Prison in Staffordshire, England

His Majesty's Prison Dovegate is a Category B men's private prison near Uttoxeter in Staffordshire, England, operated by Serco.

==History==
Her (now His) Majesty's Prison Dovegate opened in 2001 as a private prison, operated by the Serco Group under a 25-year Design, build and manage, PFI contract.

In 2009 with the creation of an additional accommodation block, and the expansion of other facilities, the prison increased its capacity to 860 places in the main prison, with 200 places in the Therapeutic prison.

==Regime and facilities==
Dovegate receives Category B convicted prisoners serving four years and over with at least 18 months left to serve. Accommodation at the prison is divided into the main prison (860 places) and the Therapeutic Prison (200 places). In 2009 the addition of a further accommodation block and other facilities, saw the original capacity increase, and the prison now has 130 remand places, taking remand prisoners from Stoke and Newcastle-under-Lyme courts.

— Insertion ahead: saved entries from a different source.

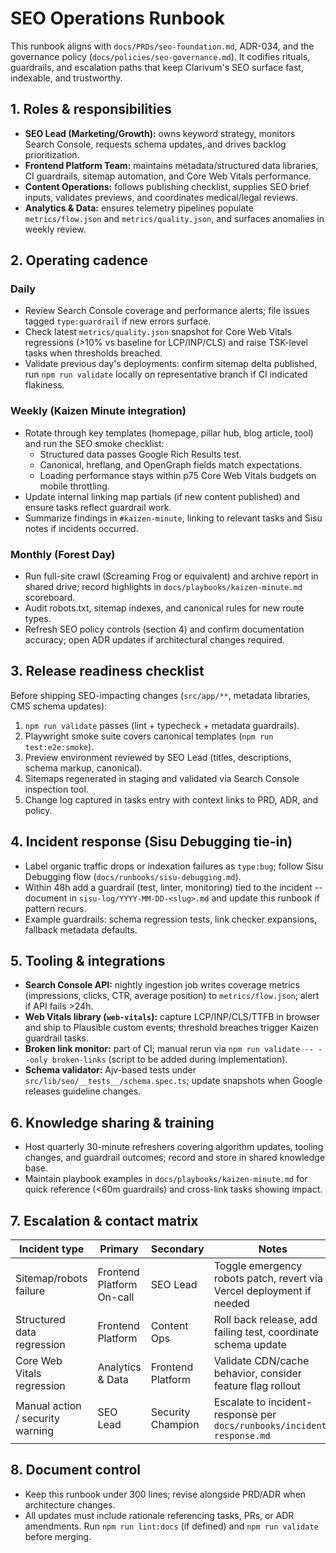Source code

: # SEO Operations Runbook

This runbook aligns with `docs/PRDs/seo-foundation.md`, ADR-034, and the governance policy (`docs/policies/seo-governance.md`). It codifies rituals, guardrails, and escalation paths that keep Clarivum's SEO surface fast, indexable, and trustworthy.

## 1. Roles & responsibilities

- **SEO Lead (Marketing/Growth):** owns keyword strategy, monitors Search Console, requests schema updates, and drives backlog prioritization.
- **Frontend Platform Team:** maintains metadata/structured data libraries, CI guardrails, sitemap automation, and Core Web Vitals performance.
- **Content Operations:** follows publishing checklist, supplies SEO brief inputs, validates previews, and coordinates medical/legal reviews.
- **Analytics & Data:** ensures telemetry pipelines populate `metrics/flow.json` and `metrics/quality.json`, and surfaces anomalies in weekly review.

## 2. Operating cadence

### Daily

- Review Search Console coverage and performance alerts; file issues tagged `type:guardrail` if new errors surface.
- Check latest `metrics/quality.json` snapshot for Core Web Vitals regressions (>10% vs baseline for LCP/INP/CLS) and raise TSK-level tasks when thresholds breached.
- Validate previous day's deployments: confirm sitemap delta published, run `npm run validate` locally on representative branch if CI indicated flakiness.

### Weekly (Kaizen Minute integration)

- Rotate through key templates (homepage, pillar hub, blog article, tool) and run the SEO smoke checklist:
  - Structured data passes Google Rich Results test.
  - Canonical, hreflang, and OpenGraph fields match expectations.
  - Loading performance stays within p75 Core Web Vitals budgets on mobile throttling.
- Update internal linking map partials (if new content published) and ensure tasks reflect guardrail work.
- Summarize findings in `#kaizen-minute`, linking to relevant tasks and Sisu notes if incidents occurred.

### Monthly (Forest Day)

- Run full-site crawl (Screaming Frog or equivalent) and archive report in shared drive; record highlights in `docs/playbooks/kaizen-minute.md` scoreboard.
- Audit robots.txt, sitemap indexes, and canonical rules for new route types.
- Refresh SEO policy controls (section 4) and confirm documentation accuracy; open ADR updates if architectural changes required.

## 3. Release readiness checklist

Before shipping SEO-impacting changes (`src/app/**`, metadata libraries, CMS schema updates):

1. `npm run validate` passes (lint + typecheck + metadata guardrails).
2. Playwright smoke suite covers canonical templates (`npm run test:e2e:smoke`).
3. Preview environment reviewed by SEO Lead (titles, descriptions, schema markup, canonical).
4. Sitemaps regenerated in staging and validated via Search Console inspection tool.
5. Change log captured in tasks entry with context links to PRD, ADR, and policy.

## 4. Incident response (Sisu Debugging tie-in)

- Label organic traffic drops or indexation failures as `type:bug`; follow Sisu Debugging flow (`docs/runbooks/sisu-debugging.md`).
- Within 48h add a guardrail (test, linter, monitoring) tied to the incident -- document in `sisu-log/YYYY-MM-DD-<slug>.md` and update this runbook if pattern recurs.
- Example guardrails: schema regression tests, link checker expansions, fallback metadata defaults.

## 5. Tooling & integrations

- **Search Console API:** nightly ingestion job writes coverage metrics (impressions, clicks, CTR, average position) to `metrics/flow.json`; alert if API fails >24h.
- **Web Vitals library (`web-vitals`):** capture LCP/INP/CLS/TTFB in browser and ship to Plausible custom events; threshold breaches trigger Kaizen guardrail tasks.
- **Broken link monitor:** part of CI; manual rerun via `npm run validate -- --only broken-links` (script to be added during implementation).
- **Schema validator:** Ajv-based tests under `src/lib/seo/__tests__/schema.spec.ts`; update snapshots when Google releases guideline changes.

## 6. Knowledge sharing & training

- Host quarterly 30-minute refreshers covering algorithm updates, tooling changes, and guardrail outcomes; record and store in shared knowledge base.
- Maintain playbook examples in `docs/playbooks/kaizen-minute.md` for quick reference (<60m guardrails) and cross-link tasks showing impact.

## 7. Escalation & contact matrix

| Incident type | Primary | Secondary | Notes |
| --- | --- | --- | --- |
| Sitemap/robots failure | Frontend Platform On-call | SEO Lead | Toggle emergency robots patch, revert via Vercel deployment if needed |
| Structured data regression | Frontend Platform | Content Ops | Roll back release, add failing test, coordinate schema update |
| Core Web Vitals regression | Analytics & Data | Frontend Platform | Validate CDN/cache behavior, consider feature flag rollout |
| Manual action / security warning | SEO Lead | Security Champion | Escalate to incident-response per `docs/runbooks/incident-response.md` |

## 8. Document control

- Keep this runbook under 300 lines; revise alongside PRD/ADR when architecture changes.
- All updates must include rationale referencing tasks, PRs, or ADR amendments. Run `npm run lint:docs` (if defined) and `npm run validate` before merging.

The education department of the jail has space for 126 prisoners to receive part-time education in classes operating 5 days a week. Activities range from basic skills to Open University courses. Other facilities include a library, shop, gym and sports centre. Dovegate has 24-hour primary healthcare facility, with a full-time medical officer.

Chaplaincy services include a full-time Church of England chaplain and a full-time Islamic minister, part-time Methodist and Roman Catholic ministers, as well as visiting Jewish, Buddhist, Sikh and Jehovah's Witness ministers. There is a dedicated place of worship with Christian and multi-faith areas.

There is a staffed visitor's centre. The main visiting area has both indoor and outdoor children's play areas.
It also has a bus stop directly outside the gates with Services every 2 hours to Uttoxeter and Burton on Trent.

HM Inspectorate of Prisons published reports on Dovegate from 2003 to 2011.